Nous n’aurons bientôt plus accès à rien ! La lumière va s’éteindre !

Moins de 15 ans plus tard, les conséquences de cette politique de l’abandon nous percutent de plein fouet. L’unique solution qui a maintenu la viabilité du système fût portée par un exercice, désormais dépassé et battu en brèche : celui du sacerdoce des soignants ! Ce bouclier invisible était incarné par une génération à bout de souffle : celle de ces blouses blanches qui, travaillant jour et nuit, vous ont protégés du pire. En milieu rural, tout le monde connaissait un praticien ou une infirmière que l’on savait contacter en cas de besoin, pour dégoter un conseil, un rendez-vous, un soin, impossibles à obtenir par la voie exigüe définie par les autorités.

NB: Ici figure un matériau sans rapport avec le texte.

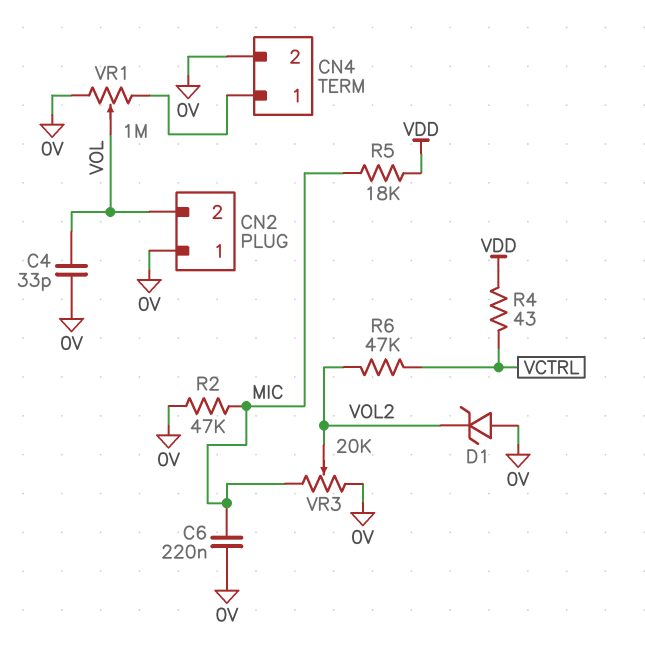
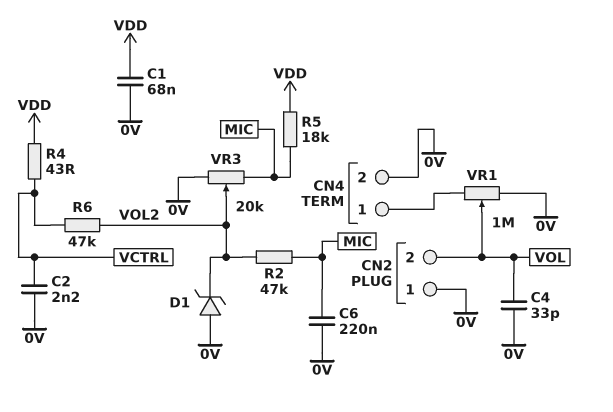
C1: none -> 68nF (0V, VDD)
C2: none -> 2.2nF (0V, VCTRL)
R2: 47k (0V, MIC) -> 47k (MIC, VOL2)

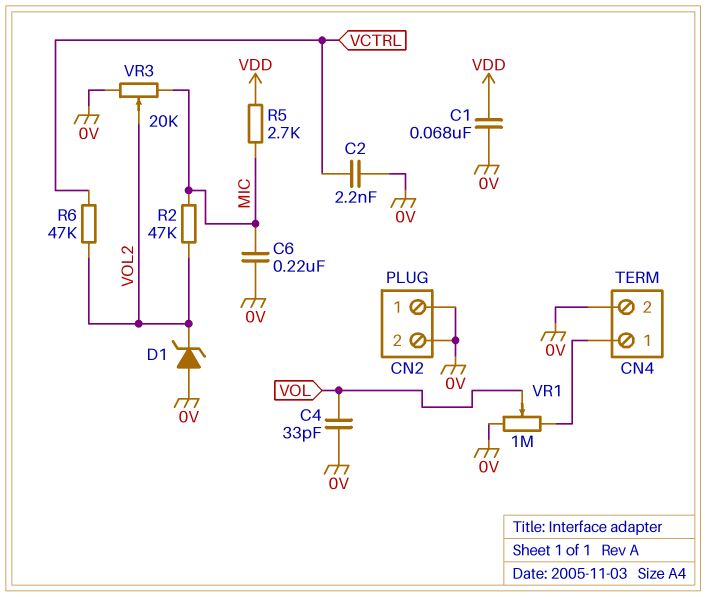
CN2 pin 2: VOL -> 0V
R4: 43 (VCTRL, VDD) -> none
R5: 18k (MIC, VDD) -> 2.7k (MIC, VDD)

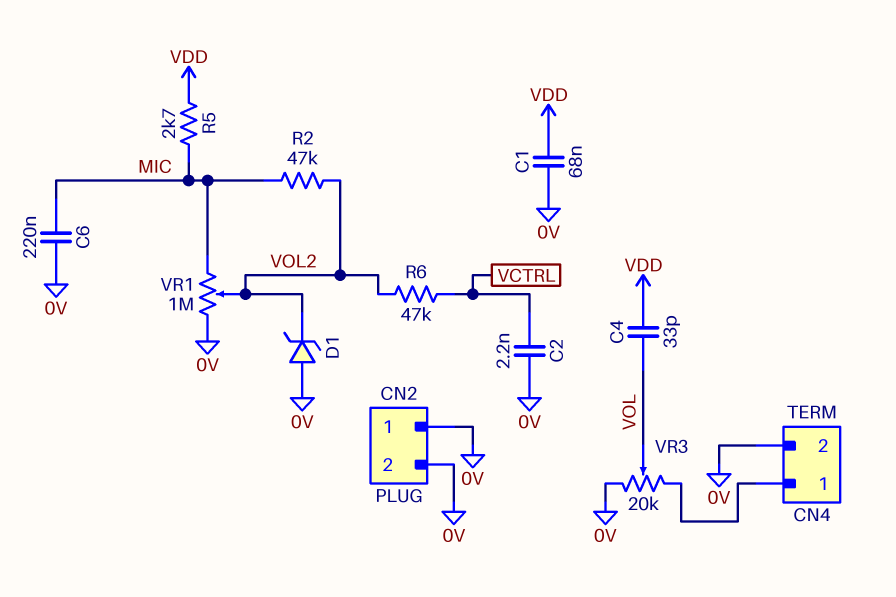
C4: 33pF (0V, VOL) -> 33pF (VDD, VOL)
VR1: 1M (0V, CN4/1, wiper VOL) -> 1M (0V, MIC, wiper VOL2)
VR3: 20k (0V, MIC, wiper VOL2) -> 20k (0V, CN4/1, wiper VOL)

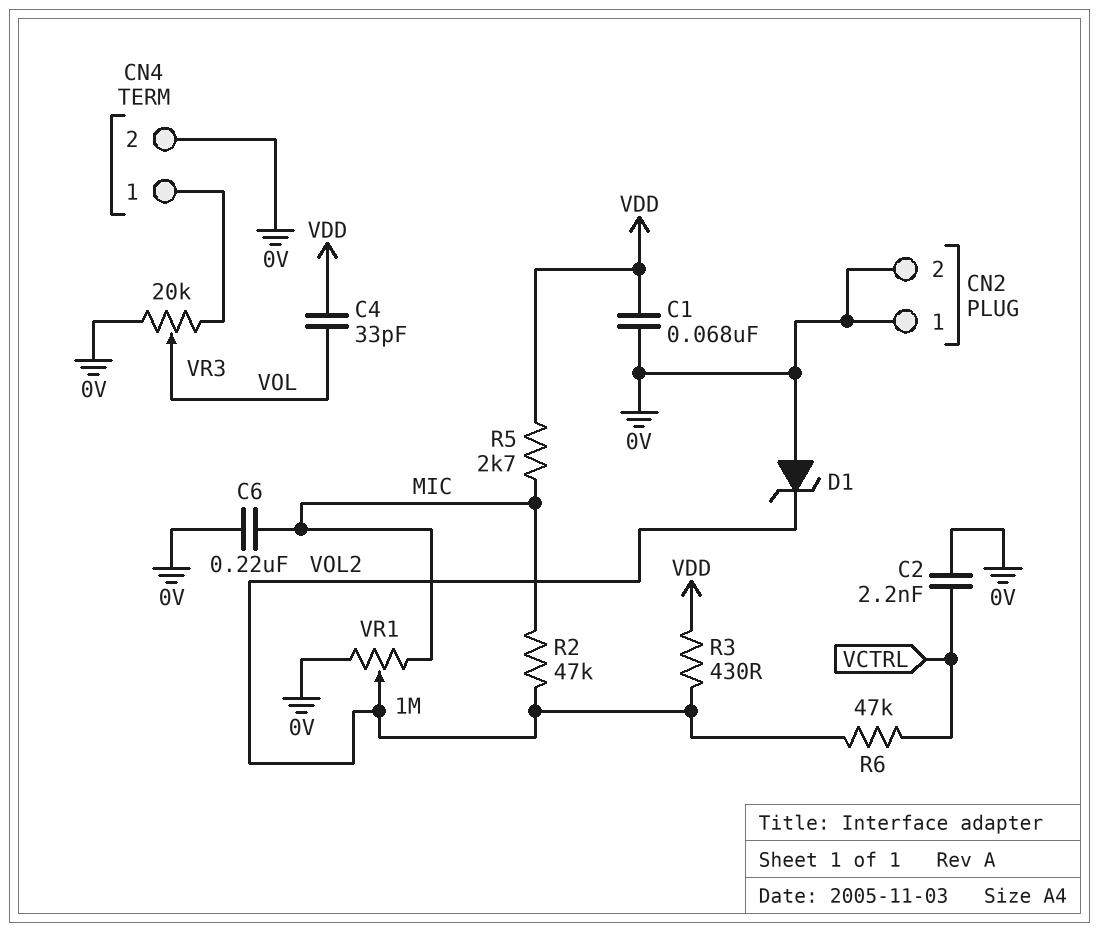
R3: none -> 430 (VDD, VOL2)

En milieu urbain, cette pratique a disparu depuis longtemps, laissant la place aux “plateformes” téléphoniques et aux Urgences 24/24 des hôpitaux ou des cliniques. Il faut se rendre à l’évidence :  l’accès aux soins est devenu catastrophique. Trouver un “médecin traitant”, condition obligatoire pour être remboursé, est un chemin de croix. Obtenir une consultation de dermatologie, d’ophtalmologie, de gynécologie, de cardiologie, de gastro-entérologie, est devenu une gageure. Les médecins qui assuraient cet exercice ont été rattrapés par l’âge de la retraite et n’ont, pour la majorité d’entre eux, pas été remplacés. Ils ne le seront plus !

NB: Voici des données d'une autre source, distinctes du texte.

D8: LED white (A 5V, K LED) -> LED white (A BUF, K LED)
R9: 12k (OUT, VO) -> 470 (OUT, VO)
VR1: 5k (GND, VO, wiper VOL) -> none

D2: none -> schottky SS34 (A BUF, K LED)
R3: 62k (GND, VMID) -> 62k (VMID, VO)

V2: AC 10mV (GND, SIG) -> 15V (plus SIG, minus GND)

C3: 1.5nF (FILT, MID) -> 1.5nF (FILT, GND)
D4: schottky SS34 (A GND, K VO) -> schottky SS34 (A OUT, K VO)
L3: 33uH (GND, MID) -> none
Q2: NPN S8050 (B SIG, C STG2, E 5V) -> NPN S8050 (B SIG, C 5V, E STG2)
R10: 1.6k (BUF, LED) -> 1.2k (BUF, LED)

Les nouveaux praticiens se refusent à assurer les gardes, vivre sur leur lieu d’exercice et abandonner l’attractivité des villes. En cas de problème, la seule solution disponible reste de se rendre dans un “service d’accueil d’urgence”. De ce fait, ces structures, à la mission pourtant clairement définie, finissent par être submergées par des centaines d’entrées, dont la plupart était autrefois prises en charges par la “médecine de ville”. Faute de praticiens, il n’y a d’autre alternative que d’utiliser la pire : s’amasser devant les lieux où la lumière reste encore allumée ! Les infirmières sont submergées. Les médecins aussi. Et les services se vident de leur personnel ! Nous n’aurons bientôt plus accès à rien ! La lumière va s’éteindre ! Peut-être ne l’avez-vous pas vraiment senti arriver ?

Mais aujourd’hui, à l’instar du Titanic dont le commandant n’avait pas changé de cap au bon moment, la collision avec l’iceberg est inévitable ! C’est pour cela que le ministre Veran a abandonné son poste : il sait qu’un scandale va émerger ! Autrefois, je vous aurais incité à avoir le numéro d’un médecin ami dans votre répertoire. Le mien peut être ? Aujourd’hui, le seul conseil que je vous donne est de prier le ciel pour ne jamais tomber malade ! Sinon… J’espère pour vous que vous aurez de la chance ! Comme à la loterie !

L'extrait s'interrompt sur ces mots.